Die Schweiz ist nach heutigem Kenntnisstand vom Pferdefleisch-Skandal nicht betroffen. Gegenwärtig werden in mehreren Kantonen zusätzliche Kontrollen bei Fleischerzeugnissen durchgeführt.
Die Schweizer Behörden würden von der EU aktiv informiert, falls problematische Lieferungen in der Schweiz auf den Markt gelangt wären, schreibt das Bundesamt für Gesundheit (BAG) in einer Stellungnahme. Die EU verfügt mit dem „Rapid Alert System of Food and Feed“ (RASFF) über ein europaweites Schnellwarnsystem vor auffälligen Lebensmitteln und behördlich angeordneten Lebensmittel-Rückrufen.
Für die Überwachung von Fleischerzeugnissen sind in der Schweiz die kantonalen Laboratorien zuständig. Fleischerzeugnisse werden von diesen routinemässig auf Tierarten untersucht. Derzeit würden in mehreren Kantonen zusätzliche Kontrollen durchgeführt, schreibt das BAG. Der Handel sei ebenfalls verpflichtet, seine Produkte zu untersuchen.
Im Rahmen dieser Selbstkontrolle hat der Grossverteiler Coop eine Lasagne seiner Eigenmarke für Abklärungen aus dem Regal genommen. Aufgrund der jüngsten Ereignisse habe Coop eine Untersuchung des Produkts veranlasst und dieses „vorsichtshalber aus dem Sortiment genommen“, sagte Coop-Sprecher Urs Meier auf Anfrage.
Migros-Lasagne mit Schweizer Rindfleisch
Der Detailhändler Migros sieht keine Veranlassung, wegen des Pferdefleisch-Skandals Produkte aus dem Sortiment zu nehmen. Migros importiere keine Lasagne, sondern stelle sie selber her, sagte Sprecherin Monika Weibel am Dienstag auf Anfrage der Nachrichtenagentur sda.
Dafür würden ausschliesslich Schweizer Rindfleisch verwendet. Ausnahme sind laut Weibel die M-Budget-Lasagnen: Die Frischlinie werde mit Schweinefleisch hergestellt, für die Tiefkühl-Lasagne werde auch ausländisches Rindfleisch verwendet.
Dieses werde aber von Partnern des Migros-Fleischverarbeiters Micarna am Stück und nicht als Hackfleisch angeliefert. Eine Täuschung wäre laut Weibel schon aus diesem Grund ausgeschlossen. Trotzdem sind nach Angaben der Sprecherin alle Lieferungen nach Bekanntwerden der Falschdeklarationen noch einmal im Labor untersucht worden.

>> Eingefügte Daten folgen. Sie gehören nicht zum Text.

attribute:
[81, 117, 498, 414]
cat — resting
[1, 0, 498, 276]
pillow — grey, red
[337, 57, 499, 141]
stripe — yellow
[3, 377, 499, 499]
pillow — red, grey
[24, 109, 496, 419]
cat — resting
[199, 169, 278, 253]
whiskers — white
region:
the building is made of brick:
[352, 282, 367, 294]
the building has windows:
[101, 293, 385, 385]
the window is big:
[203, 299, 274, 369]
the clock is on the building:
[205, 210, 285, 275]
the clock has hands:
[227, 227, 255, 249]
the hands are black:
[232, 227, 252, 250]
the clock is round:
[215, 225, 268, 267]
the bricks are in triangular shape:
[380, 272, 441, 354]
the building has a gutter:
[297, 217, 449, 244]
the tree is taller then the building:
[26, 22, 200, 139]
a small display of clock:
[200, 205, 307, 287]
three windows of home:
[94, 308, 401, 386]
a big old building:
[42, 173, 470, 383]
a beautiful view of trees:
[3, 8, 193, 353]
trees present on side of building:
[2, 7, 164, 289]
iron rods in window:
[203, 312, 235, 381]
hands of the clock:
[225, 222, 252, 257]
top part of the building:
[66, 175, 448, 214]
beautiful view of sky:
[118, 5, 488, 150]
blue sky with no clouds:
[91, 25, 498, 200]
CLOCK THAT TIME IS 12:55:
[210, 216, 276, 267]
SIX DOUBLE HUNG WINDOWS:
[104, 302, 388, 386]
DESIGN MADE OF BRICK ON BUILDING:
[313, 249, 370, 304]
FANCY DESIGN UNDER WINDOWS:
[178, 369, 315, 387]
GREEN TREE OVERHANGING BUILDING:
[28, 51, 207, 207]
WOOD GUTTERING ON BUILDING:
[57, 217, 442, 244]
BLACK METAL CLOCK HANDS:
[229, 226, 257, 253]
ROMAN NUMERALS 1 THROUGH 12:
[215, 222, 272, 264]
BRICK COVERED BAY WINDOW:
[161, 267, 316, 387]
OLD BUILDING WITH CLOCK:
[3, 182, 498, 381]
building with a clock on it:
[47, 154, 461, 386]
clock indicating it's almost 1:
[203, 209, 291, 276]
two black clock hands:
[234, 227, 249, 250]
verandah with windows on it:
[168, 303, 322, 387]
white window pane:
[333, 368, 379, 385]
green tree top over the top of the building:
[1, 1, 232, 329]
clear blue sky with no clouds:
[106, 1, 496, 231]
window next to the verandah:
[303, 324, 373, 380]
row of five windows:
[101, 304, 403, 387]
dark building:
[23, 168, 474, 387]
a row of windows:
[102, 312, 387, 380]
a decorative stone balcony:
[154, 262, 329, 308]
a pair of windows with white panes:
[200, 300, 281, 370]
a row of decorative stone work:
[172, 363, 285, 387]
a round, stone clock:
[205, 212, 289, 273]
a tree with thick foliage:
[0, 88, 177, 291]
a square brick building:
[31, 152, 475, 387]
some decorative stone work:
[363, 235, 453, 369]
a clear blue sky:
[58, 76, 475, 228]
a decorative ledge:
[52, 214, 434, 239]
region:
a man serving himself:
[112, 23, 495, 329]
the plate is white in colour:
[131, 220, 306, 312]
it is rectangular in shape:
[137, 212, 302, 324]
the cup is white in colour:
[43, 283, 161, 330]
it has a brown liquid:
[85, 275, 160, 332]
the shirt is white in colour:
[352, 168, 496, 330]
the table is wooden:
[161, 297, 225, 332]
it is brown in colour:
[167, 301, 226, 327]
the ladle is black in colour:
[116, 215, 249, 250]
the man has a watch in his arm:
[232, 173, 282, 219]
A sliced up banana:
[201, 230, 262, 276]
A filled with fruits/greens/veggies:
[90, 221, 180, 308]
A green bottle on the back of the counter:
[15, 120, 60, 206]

Fleisch-Skandal ausgeweitet
Nachdem in Grossbritannien und Irland vor rund einem Monat Spuren von Pferdefleisch in Hamburgern nachgewiesen worden waren, weitete sich der Skandal um falsch deklarierte Fleischprodukte vergangene Woche auf die ganze Europäische Union aus. Tests wiesen in als Rindfleisch-Lasagne ausgewiesenen Produkten einen Pferdefleisch-Anteil von bis zu 100 Prozent nach.
Spuren führten zur französischen Herstellerfirma Comigel. Comigel sieht sich selber als Opfer des Lebensmittelskandals und verweist auf weitere Firmen in der langen Produktionskette.
SKS: Schweiz „keine Insel“
Aus Sicht der Stiftung für Konsumentenschutz (SKS) zeigt der aktuelle Fall, dass die Verarbeitungswege äusserst komplex geworden sind und die Bestimmungen leicht umgangen werden können, wie sie am Dienstag mitteilte. Weil die Schweizer Lebensmittelgesetzgebung weitgehend jener der EU gleiche, sei die Schweiz diesbezüglich „keine Insel“.
Die Revision des Lebensmittelgeschäfts, die derzeit im Parlament hängig ist, dient der weiteren Angleichung von Schweizer Recht und europäischem Recht. Nach dem Willen der nationalrätlichen Gesundheitskommission soll bei stark verarbeiteten Produkten die Pflicht zur Deklaration des Produktionslandes wegfallen. Für die SKS ist dies angesichts des Pferdefleischbetrugs der „falsche Weg“.